Tuesday, November 20, 2007

You Know You Love Your French Fried Onions


This is a delicate operation. Crumbs lurk around every corner. The ideal FFO is a nice round O, or at least a crunchy strip. That's what they're after, here in the lab, where they perfect the recipe that is mass-produced and lands, in 2.8- and 6-ounce containers, in supermarkets from coast to coast (with biggest sales in the Midwest, of course). You can buy Imported Crispy Onions (all natural, from Denmark) from Whole Foods Market. You can update the recipe with a batch of homemade leek chips. But if you want authenticity, you will go for French's, which has cornered the FFO market since absorbing Durkee in 1985.

There's really only one shot for the plant to get its production right. French's mustard and its GourMayo sells all year long, but its onions? Sixty percent of the company's FFO sales come between October and December, say French's officials, or 30 million units of canned onion aroma.

To ask why we eat FFOs is an attempt to get at the root of Thanksgiving gluttony itself. There is no reason except that we are Americans and it is our God-given right.

So these are the ingredients that make the FFOs that produce the casseroles that were invented in 1955 that feed Americans on Thanksgiving Day:

Flour, water, salt and an annual allotment of 8 million pounds of palm oil and 17 million pounds of yellow onions from Upstate New York. The onions are hand-selected for the perfect level of beige-y-ness; digital color samples guide onion selectors away from those that are too green. They are sliced thin, coated in batter and placed on a 125-foot-long conveyor-belt fryer that's filled with palm oil heated to 400 degrees. When they come out of the fryer, they are dried for three hours, salted and then chemically analyzed to make sure they haven't been salted too much.

It's all about the process and consistency. It's all about opening a can of onions that tastes like every other can of onions you've ever opened.

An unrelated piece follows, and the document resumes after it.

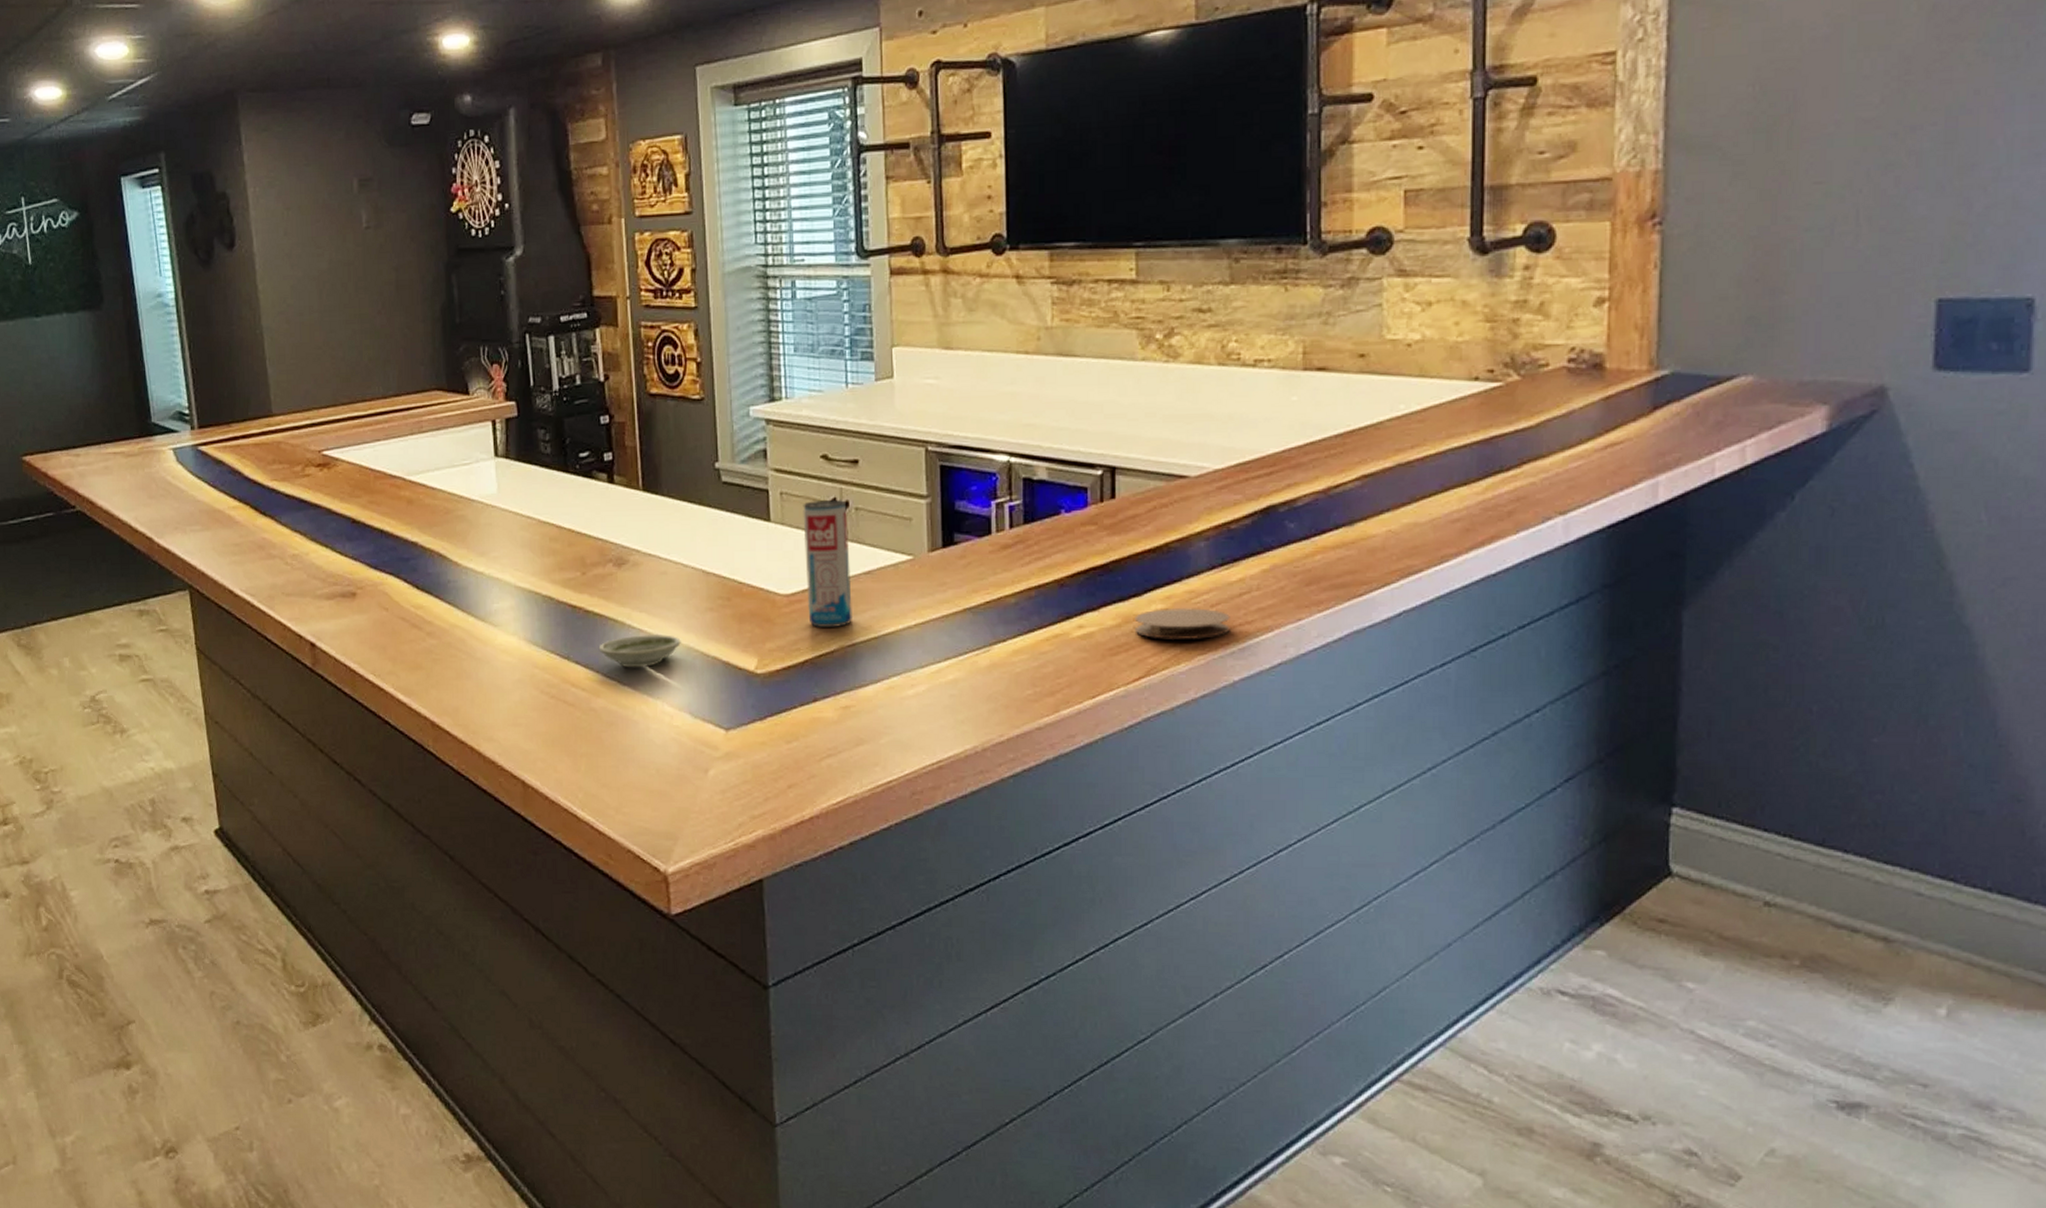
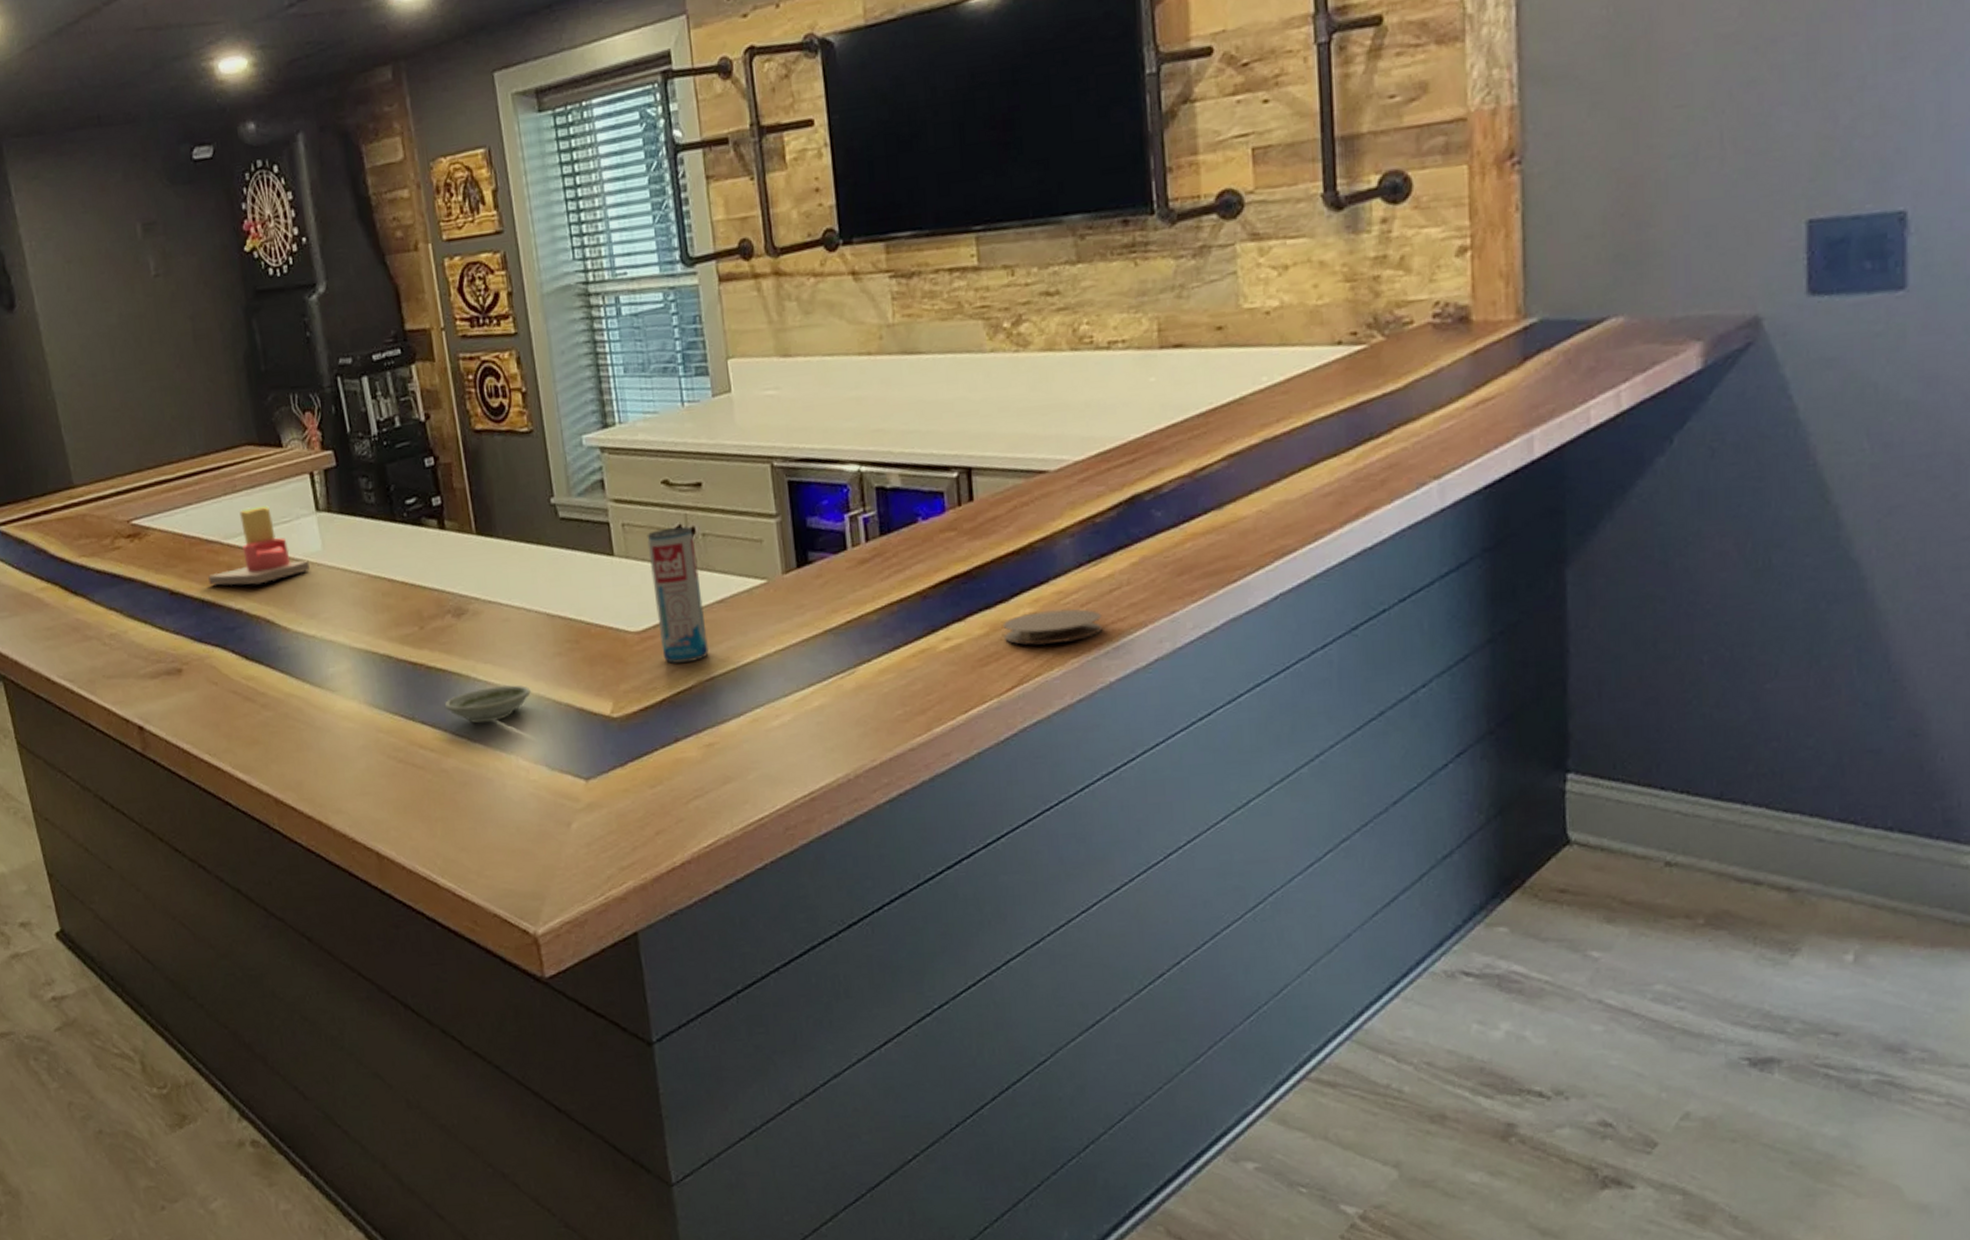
candle: none [389,447,484,520] -> present [208,505,310,586]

It's all about not fiddling with the product. It's all about showcasing the legacy attributes.

The thing to remember about French Fried Onions and the holidays is this, "When you put FFOs in the mix, it's a different experience. I mean you can make a lot of variations on this casserole. Cream of celery soup instead of mushroom, broccoli instead of green beans. But you cannot take away the onions."